## PROBLEM STATEMENT:
Copy every one of the rows below word for word, keeping each line break, space, and character unchanged.
:::
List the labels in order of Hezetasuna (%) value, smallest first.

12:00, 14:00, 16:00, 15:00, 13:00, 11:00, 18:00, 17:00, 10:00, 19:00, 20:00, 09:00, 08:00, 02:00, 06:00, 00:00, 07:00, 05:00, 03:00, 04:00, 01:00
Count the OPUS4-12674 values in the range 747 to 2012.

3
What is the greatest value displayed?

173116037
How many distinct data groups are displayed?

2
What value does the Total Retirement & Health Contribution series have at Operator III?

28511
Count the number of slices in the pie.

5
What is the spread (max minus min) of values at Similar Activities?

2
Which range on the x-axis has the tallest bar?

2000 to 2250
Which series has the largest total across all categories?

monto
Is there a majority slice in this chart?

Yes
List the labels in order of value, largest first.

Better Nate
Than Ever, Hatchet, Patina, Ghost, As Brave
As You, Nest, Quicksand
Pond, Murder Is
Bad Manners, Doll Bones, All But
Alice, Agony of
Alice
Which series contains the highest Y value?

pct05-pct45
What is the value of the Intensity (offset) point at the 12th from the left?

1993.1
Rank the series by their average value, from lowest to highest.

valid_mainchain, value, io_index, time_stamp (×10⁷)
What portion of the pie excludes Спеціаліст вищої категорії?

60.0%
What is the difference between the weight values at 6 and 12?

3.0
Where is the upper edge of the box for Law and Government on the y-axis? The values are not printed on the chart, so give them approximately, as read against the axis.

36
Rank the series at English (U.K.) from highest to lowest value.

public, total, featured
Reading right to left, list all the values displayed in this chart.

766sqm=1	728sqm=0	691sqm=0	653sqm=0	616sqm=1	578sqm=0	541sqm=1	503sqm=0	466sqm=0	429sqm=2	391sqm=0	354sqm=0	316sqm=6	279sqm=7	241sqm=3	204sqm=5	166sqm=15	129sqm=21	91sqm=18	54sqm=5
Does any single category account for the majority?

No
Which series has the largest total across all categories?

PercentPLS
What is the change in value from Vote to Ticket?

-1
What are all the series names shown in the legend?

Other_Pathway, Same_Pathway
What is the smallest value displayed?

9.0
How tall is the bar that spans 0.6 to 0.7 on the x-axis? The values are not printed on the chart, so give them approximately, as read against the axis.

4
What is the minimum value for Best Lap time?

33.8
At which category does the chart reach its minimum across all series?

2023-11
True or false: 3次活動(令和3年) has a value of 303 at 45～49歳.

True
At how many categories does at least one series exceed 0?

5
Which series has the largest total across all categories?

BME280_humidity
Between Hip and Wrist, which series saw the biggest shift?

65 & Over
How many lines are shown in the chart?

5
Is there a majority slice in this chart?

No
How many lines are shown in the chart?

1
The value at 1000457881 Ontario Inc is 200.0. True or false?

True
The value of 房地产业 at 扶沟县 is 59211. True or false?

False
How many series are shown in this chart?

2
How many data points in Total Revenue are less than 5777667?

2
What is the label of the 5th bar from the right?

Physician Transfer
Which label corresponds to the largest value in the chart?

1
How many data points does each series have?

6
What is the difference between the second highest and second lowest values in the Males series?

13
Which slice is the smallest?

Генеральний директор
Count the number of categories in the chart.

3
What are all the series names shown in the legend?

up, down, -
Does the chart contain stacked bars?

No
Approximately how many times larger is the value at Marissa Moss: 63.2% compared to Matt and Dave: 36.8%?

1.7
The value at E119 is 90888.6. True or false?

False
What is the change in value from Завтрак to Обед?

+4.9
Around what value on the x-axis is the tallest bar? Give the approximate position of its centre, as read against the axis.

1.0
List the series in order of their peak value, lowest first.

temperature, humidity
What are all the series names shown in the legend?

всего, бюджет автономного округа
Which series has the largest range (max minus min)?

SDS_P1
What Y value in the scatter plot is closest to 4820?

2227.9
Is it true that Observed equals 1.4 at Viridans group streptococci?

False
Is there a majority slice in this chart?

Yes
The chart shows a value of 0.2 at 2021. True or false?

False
:::
## ANSWER TO THIS PROBLEM:
List the labels in order of Hezetasuna (%) value, smallest first.

12:00, 14:00, 16:00, 15:00, 13:00, 11:00, 18:00, 17:00, 10:00, 19:00, 20:00, 09:00, 08:00, 02:00, 06:00, 00:00, 07:00, 05:00, 03:00, 04:00, 01:00
Count the OPUS4-12674 values in the range 747 to 2012.

3
What is the greatest value displayed?

173116037
How many distinct data groups are displayed?

2
What value does the Total Retirement & Health Contribution series have at Operator III?

28511
Count the number of slices in the pie.

5
What is the spread (max minus min) of values at Similar Activities?

2
Which range on the x-axis has the tallest bar?

2000 to 2250
Which series has the largest total across all categories?

monto
Is there a majority slice in this chart?

Yes
List the labels in order of value, largest first.

Better Nate
Than Ever, Hatchet, Patina, Ghost, As Brave
As You, Nest, Quicksand
Pond, Murder Is
Bad Manners, Doll Bones, All But
Alice, Agony of
Alice
Which series contains the highest Y value?

pct05-pct45
What is the value of the Intensity (offset) point at the 12th from the left?

1993.1
Rank the series by their average value, from lowest to highest.

valid_mainchain, value, io_index, time_stamp (×10⁷)
What portion of the pie excludes Спеціаліст вищої категорії?

60.0%
What is the difference between the weight values at 6 and 12?

3.0
Where is the upper edge of the box for Law and Government on the y-axis? The values are not printed on the chart, so give them approximately, as read against the axis.

36
Rank the series at English (U.K.) from highest to lowest value.

public, total, featured
Reading right to left, list all the values displayed in this chart.

766sqm=1	728sqm=0	691sqm=0	653sqm=0	616sqm=1	578sqm=0	541sqm=1	503sqm=0	466sqm=0	429sqm=2	391sqm=0	354sqm=0	316sqm=6	279sqm=7	241sqm=3	204sqm=5	166sqm=15	129sqm=21	91sqm=18	54sqm=5
Does any single category account for the majority?

No
Which series has the largest total across all categories?

PercentPLS
What is the change in value from Vote to Ticket?

-1
What are all the series names shown in the legend?

Other_Pathway, Same_Pathway
What is the smallest value displayed?

9.0
How tall is the bar that spans 0.6 to 0.7 on the x-axis? The values are not printed on the chart, so give them approximately, as read against the axis.

4
What is the minimum value for Best Lap time?

33.8
At which category does the chart reach its minimum across all series?

2023-11
True or false: 3次活動(令和3年) has a value of 303 at 45～49歳.

True
At how many categories does at least one series exceed 0?

5
Which series has the largest total across all categories?

BME280_humidity
Between Hip and Wrist, which series saw the biggest shift?

65 & Over
How many lines are shown in the chart?

5
Is there a majority slice in this chart?

No
How many lines are shown in the chart?

1
The value at 1000457881 Ontario Inc is 200.0. True or false?

True
The value of 房地产业 at 扶沟县 is 59211. True or false?

False
How many series are shown in this chart?

2
How many data points in Total Revenue are less than 5777667?

2
What is the label of the 5th bar from the right?

Physician Transfer
Which label corresponds to the largest value in the chart?

1
How many data points does each series have?

6
What is the difference between the second highest and second lowest values in the Males series?

13
Which slice is the smallest?

Генеральний директор
Count the number of categories in the chart.

3
What are all the series names shown in the legend?

up, down, -
Does the chart contain stacked bars?

No
Approximately how many times larger is the value at Marissa Moss: 63.2% compared to Matt and Dave: 36.8%?

1.7
The value at E119 is 90888.6. True or false?

False
What is the change in value from Завтрак to Обед?

+4.9
Around what value on the x-axis is the tallest bar? Give the approximate position of its centre, as read against the axis.

1.0
List the series in order of their peak value, lowest first.

temperature, humidity
What are all the series names shown in the legend?

всего, бюджет автономного округа
Which series has the largest range (max minus min)?

SDS_P1
What Y value in the scatter plot is closest to 4820?

2227.9
Is it true that Observed equals 1.4 at Viridans group streptococci?

False
Is there a majority slice in this chart?

Yes
The chart shows a value of 0.2 at 2021. True or false?

False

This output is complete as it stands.